Good Vibrations for Quantum Communications

Researchers on the Harvard John A. Paulson School of Engineering and Applied Sciences (SEAS) have demonstrated, for the primary time, a single quantum of vibrational vitality interacting with a single atomic spin, seeding a pathway to quantum applied sciences that use sound as an data service, as an alternative of sunshine or electrical energy. The outcomes are printed in Nature. 

Led by Marko Lončar, the Tiantsai Lin Professor of Electrical Engineering, the researchers engineered a nanometer-scale mechanical resonator round a single color-center spin qubit in diamond. These coloration facilities, atomic defects within the diamond’s crystal construction, act as quantum reminiscence able to storing quantum data. The researchers’ new system can host sufficiently robust spin-phonon interactions for quantum data storage – a key problem so far within the discipline. 

“At the heart of the experiment is a phonon — the smallest possible unit of sound,” Lončar stated. “When we listen to music, it takes countless phonons working together to move our eardrums and maybe even get us spinning on the dance floor. But qubits are far more sensitive: a single phonon can be enough to change their quantum state — to excite them, or, as in our experiment, to help them relax.”

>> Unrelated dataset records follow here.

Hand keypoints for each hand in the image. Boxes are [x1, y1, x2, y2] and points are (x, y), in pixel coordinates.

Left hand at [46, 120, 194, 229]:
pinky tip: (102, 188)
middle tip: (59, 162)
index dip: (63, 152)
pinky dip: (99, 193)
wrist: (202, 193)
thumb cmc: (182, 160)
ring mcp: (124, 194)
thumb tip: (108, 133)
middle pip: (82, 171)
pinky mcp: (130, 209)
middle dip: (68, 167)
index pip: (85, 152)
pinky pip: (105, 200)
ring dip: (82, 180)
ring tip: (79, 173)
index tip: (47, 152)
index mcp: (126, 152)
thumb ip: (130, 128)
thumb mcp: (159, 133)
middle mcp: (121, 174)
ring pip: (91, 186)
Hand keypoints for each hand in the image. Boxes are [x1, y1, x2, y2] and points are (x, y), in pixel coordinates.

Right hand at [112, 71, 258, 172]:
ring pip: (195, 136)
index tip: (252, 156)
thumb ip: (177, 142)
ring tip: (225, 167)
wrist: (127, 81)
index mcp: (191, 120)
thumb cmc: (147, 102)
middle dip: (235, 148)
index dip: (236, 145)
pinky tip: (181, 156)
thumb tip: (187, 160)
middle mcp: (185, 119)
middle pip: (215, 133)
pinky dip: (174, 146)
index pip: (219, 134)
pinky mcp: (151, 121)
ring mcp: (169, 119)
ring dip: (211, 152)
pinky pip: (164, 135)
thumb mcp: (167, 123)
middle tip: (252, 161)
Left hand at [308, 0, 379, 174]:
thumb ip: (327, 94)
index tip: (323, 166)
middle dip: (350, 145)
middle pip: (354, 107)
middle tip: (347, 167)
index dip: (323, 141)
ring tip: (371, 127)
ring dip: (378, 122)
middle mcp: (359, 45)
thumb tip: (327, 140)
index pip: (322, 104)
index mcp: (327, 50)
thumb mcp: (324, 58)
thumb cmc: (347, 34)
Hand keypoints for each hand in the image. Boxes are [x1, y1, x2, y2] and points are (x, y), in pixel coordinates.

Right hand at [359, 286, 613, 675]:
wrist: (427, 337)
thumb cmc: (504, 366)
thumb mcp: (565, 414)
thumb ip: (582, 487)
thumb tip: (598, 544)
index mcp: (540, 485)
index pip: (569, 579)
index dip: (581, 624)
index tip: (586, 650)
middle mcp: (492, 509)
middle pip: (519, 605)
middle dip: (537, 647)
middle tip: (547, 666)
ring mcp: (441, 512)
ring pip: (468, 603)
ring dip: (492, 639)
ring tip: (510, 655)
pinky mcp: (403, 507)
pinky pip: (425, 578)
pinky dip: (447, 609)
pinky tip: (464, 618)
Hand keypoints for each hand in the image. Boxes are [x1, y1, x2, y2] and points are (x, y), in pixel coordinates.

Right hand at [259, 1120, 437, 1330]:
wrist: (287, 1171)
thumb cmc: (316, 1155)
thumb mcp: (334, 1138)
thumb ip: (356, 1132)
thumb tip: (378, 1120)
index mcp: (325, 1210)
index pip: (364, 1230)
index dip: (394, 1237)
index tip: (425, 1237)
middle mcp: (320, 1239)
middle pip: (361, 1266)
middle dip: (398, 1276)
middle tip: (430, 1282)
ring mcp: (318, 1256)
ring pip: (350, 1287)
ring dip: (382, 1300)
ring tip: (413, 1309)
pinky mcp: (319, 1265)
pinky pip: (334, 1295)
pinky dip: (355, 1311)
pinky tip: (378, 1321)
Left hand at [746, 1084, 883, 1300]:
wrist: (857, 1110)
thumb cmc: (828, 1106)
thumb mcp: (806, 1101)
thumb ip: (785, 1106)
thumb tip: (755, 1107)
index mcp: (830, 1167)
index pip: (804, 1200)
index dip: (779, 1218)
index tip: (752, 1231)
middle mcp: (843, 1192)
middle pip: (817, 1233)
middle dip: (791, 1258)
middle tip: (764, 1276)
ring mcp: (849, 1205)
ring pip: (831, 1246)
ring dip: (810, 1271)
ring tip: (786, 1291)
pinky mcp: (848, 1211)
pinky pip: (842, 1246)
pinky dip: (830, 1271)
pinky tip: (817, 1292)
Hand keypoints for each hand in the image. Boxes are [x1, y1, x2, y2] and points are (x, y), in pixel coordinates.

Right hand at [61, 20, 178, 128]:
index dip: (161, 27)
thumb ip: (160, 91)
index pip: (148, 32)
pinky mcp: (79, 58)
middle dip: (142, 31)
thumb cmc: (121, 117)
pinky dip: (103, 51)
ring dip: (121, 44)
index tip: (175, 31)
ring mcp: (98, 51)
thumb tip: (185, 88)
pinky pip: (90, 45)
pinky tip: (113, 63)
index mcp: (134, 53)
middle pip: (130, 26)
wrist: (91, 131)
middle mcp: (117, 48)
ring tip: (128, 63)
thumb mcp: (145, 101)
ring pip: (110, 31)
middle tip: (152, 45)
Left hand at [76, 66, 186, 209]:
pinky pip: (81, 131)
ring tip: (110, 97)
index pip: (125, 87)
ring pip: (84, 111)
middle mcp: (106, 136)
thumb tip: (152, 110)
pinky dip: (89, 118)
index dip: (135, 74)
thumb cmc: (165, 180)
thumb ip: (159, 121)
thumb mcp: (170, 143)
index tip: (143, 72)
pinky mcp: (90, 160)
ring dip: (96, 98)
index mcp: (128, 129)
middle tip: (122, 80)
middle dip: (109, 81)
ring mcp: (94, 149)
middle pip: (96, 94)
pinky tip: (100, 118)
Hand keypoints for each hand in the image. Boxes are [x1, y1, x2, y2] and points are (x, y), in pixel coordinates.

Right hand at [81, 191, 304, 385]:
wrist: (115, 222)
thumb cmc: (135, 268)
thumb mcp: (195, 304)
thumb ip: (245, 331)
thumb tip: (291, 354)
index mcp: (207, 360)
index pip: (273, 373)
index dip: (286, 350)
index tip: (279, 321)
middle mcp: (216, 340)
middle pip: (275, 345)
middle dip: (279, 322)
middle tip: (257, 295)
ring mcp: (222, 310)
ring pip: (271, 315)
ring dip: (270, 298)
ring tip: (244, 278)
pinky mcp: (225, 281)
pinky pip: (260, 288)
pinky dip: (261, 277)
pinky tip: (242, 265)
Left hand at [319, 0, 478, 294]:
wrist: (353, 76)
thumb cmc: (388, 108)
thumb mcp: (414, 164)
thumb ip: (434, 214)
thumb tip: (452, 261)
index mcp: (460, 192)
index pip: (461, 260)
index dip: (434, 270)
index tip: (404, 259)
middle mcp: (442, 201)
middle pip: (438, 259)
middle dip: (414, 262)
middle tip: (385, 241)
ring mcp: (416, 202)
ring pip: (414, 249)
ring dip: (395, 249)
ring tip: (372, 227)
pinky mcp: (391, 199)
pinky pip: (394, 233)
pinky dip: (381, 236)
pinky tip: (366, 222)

Mechanical vibrations, like these of a guitar string, can “ring” for a very long time whereas occupying a quantity far smaller than a comparative electromagnetic cavity of the identical frequency. That mixture of lengthy lifetime and compact measurement makes phonons particularly promising as quantum data carriers, or interconnects that hyperlink compact quantum reminiscences, processors, and sensors on future quantum chips. 

“Many quantum systems, including superconducting qubits, quantum dots, or solid-state defects are known to interact strongly with phonons,” defined Graham Joe, first writer and former Harvard graduate scholar. “So quantum acoustics holds a lot of promise as a sort of ‘universal quantum bus’ which could connect up disparate sorts of quantum systems into hybrid systems.” 

When one phonon can change the atomic qubit’s state, the spin additionally acts as an exquisitely delicate probe of its mechanical surroundings. The spin may very well be used to measure very small forces, stresses, or temperature modifications by “listening” to the quantum noise of the system. This might result in precision sensing and different functions. 

The outcomes level to new management over quantum defects in solids, bringing spin-mechanical interactions nearer to the brink of full quantum coherence, or the flexibility of an in any other case fragile quantum system to stay secure.

“This experiment was both a compelling demonstration of new tools for sensing the environment of a single atom, and a meaningful step towards practical quantum acoustic devices,” Joe stated.  

“Purcell-enhanced spin-phonon coupling with a single color-center” was co-authored by Michael Haas, Kazuhiro Kuruma, Chang Jin, Dongyeon Daniel Kang, Sophie W. Ding, Cleaven Chia, Hana Warner, Benjamin Pingault, Bartholomeus Machielse, and Srujuan Meesala. 

U.S. federal assist for the analysis got here from the National Science Foundation below grant No. DMR-1231319; the Army Research Office/Department of the Army below award No. W911NF1810432; and the NSF below award No. EEC-1941583. 

The Harvard Office of Technology Development is actively pursuing patent safety and commercialization alternatives for the improvements arising from this analysis.